The TAPP Coalition meat tax proposals are mentioned often in the article and design characteristics like GHG-emission pricing and how to use the tax revenues, were copied at certain level into the new USA meat tax proposals. But the authors translate the proposals for the situation in the USA, where federal sales taxes are non-existing, livestock farms are very large compared to the EU and more attention is needed in the USA for impacts on low income-people. This led to the proposal to consider a federal meat tax for farmers in stead of a tax on distributors or retail companies. At State or city level, a tax imposed on meat distributors is advised, to make consumers pay more for meat. In all cases, the design of a meat tax should avoid any negative impacts on low income people, or even lead to net benefits for them. The authors propose to use meat tax revenues to fund programmes that address hunger such as SNAP, school lunch programmes and local food banks, or even better: to reduce costs of alternatives to meat for low income people by subsidising purchases of food such as vegetables, fruit and legumes. This could be done by distributing (healthy food) vouchers to low income people using the proceeds of a tax, as Seattle did during the Pandemic using money of a soda tax. Since food prices are very high in the USA and reducing such costs became an election topic, this proposal needs more attention. Such food voucher schemes work very well in  different EU countries and the UK. In the Netherlands, lotteries provide healthy food credit cards annually to millions of people to buy healthy food like beans and meat alternatives for free at the largest retail company Albert Heijn (part of Ahold). Such programmes can be adopted by governments too at in a monthly scheme to buy specific climate friendly and healthy foods for free in different locations.  

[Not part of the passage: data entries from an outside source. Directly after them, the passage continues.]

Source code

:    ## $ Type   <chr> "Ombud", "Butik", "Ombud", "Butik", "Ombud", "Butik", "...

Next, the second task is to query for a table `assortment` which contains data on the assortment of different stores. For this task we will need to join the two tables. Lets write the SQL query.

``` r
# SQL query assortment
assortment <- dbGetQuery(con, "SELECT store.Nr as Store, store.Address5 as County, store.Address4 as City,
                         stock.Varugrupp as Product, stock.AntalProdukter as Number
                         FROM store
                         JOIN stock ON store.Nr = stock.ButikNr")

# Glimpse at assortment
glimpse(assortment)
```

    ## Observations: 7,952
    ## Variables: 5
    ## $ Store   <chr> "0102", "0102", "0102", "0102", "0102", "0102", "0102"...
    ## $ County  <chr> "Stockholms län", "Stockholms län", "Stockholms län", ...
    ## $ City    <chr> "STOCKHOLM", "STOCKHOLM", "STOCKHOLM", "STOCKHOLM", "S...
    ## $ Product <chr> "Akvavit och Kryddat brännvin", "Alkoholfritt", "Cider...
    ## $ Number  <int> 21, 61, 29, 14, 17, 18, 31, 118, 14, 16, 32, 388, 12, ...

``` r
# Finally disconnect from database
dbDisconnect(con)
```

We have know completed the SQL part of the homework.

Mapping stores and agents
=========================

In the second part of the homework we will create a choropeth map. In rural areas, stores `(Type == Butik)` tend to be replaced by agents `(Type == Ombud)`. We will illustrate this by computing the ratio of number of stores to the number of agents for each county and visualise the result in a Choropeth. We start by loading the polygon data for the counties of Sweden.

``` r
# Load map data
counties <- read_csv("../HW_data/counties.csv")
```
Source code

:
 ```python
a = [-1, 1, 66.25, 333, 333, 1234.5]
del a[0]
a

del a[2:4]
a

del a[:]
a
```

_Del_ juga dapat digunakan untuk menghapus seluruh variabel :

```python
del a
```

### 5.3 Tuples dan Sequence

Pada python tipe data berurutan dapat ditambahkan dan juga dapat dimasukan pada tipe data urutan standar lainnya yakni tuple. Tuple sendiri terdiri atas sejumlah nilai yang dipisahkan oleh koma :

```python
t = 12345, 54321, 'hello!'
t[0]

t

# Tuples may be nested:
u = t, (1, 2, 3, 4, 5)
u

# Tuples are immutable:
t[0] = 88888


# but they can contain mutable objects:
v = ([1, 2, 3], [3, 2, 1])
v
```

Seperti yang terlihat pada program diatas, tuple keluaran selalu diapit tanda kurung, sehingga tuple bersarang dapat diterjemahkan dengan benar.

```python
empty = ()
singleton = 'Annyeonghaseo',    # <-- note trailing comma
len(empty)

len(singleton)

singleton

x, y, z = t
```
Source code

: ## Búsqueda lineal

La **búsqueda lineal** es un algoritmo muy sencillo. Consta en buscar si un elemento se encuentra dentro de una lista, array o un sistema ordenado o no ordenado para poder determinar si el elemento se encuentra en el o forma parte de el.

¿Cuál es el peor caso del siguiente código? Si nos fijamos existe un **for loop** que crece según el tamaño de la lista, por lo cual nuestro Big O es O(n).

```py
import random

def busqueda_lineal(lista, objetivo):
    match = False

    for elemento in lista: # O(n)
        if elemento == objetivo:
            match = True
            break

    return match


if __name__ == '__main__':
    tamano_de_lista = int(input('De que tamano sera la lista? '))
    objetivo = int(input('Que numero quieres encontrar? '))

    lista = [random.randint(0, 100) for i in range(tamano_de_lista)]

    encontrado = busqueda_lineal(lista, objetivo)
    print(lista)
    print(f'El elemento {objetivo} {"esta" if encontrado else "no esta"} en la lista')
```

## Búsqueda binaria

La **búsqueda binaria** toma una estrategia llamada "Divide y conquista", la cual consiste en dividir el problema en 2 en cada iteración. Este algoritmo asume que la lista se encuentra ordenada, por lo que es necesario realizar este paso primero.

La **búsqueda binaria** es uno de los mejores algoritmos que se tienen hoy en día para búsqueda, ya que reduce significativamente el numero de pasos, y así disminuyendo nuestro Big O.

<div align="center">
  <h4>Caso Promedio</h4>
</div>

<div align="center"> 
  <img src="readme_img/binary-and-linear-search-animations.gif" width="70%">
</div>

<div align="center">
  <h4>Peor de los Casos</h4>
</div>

The authors also refer to federal laws that preempts the taxation of food purchases made using Supplemental Nutrition Assistance Program (SNAP) benefits for low income-people. The availability of SNAP benefits and the rules governing them may provide a framework in the United States for addressing some of the concerns that a meat tax would disproportionately harm low-income people, although SNAP benefits likely could address regressivity only at the margin. 

In addition to using tax revenue to address regressivity (negative impacts on low income-people), a tax on meat would provide governments with a new source of revenue that could be directed to the government’s general fund and spent as governments prefer. The tax could also be spent on purposes such as regulating the meat industry to reduce risks to animal and human health, education, or reducing other taxes. 

The Article has not considered the political feasibility of different approaches to key issues in designing a meat tax, political
feasibility might influence the choice of designs to model. For example, if element one (a federal tax) were varied, a tax might be
modelled for States or cities (eg California or Berkeley) with the thought that they might be among the jurisdictions more likely to be open to taxing meat at some point in the immediate future, given the priority that they attach to reducing GHG emissions and animal welfare. 

Armed with concrete proposals designed with the U.S. context in mind, adressing all potential concerns, advocates might then seek to advance the idea of a meat tax in civil society groups and eventually in the political process. While there is little political appetite today for a meat tax, politics can quickly change. This was shown by the sudden political support for sustainable energy subsidies during the Pandemic and imposing a price on carbon in thirteen states through cap-and-trade programs even if the federal government doesn't like it. At EU level, the EU Commission is now studying an Emission Trading Scheme (cap-and trade program) for GHG emissions from the food system, eg at the level of slaugherhouses, dairy factories (downstream model) or closer to the consumer (retail companies). Germany proposed a high VAT tax on meat, by using tax revenues to support farmers to invest in animal welfare, while Denmark will introduce a GHG-emission tax on livestock by 2030.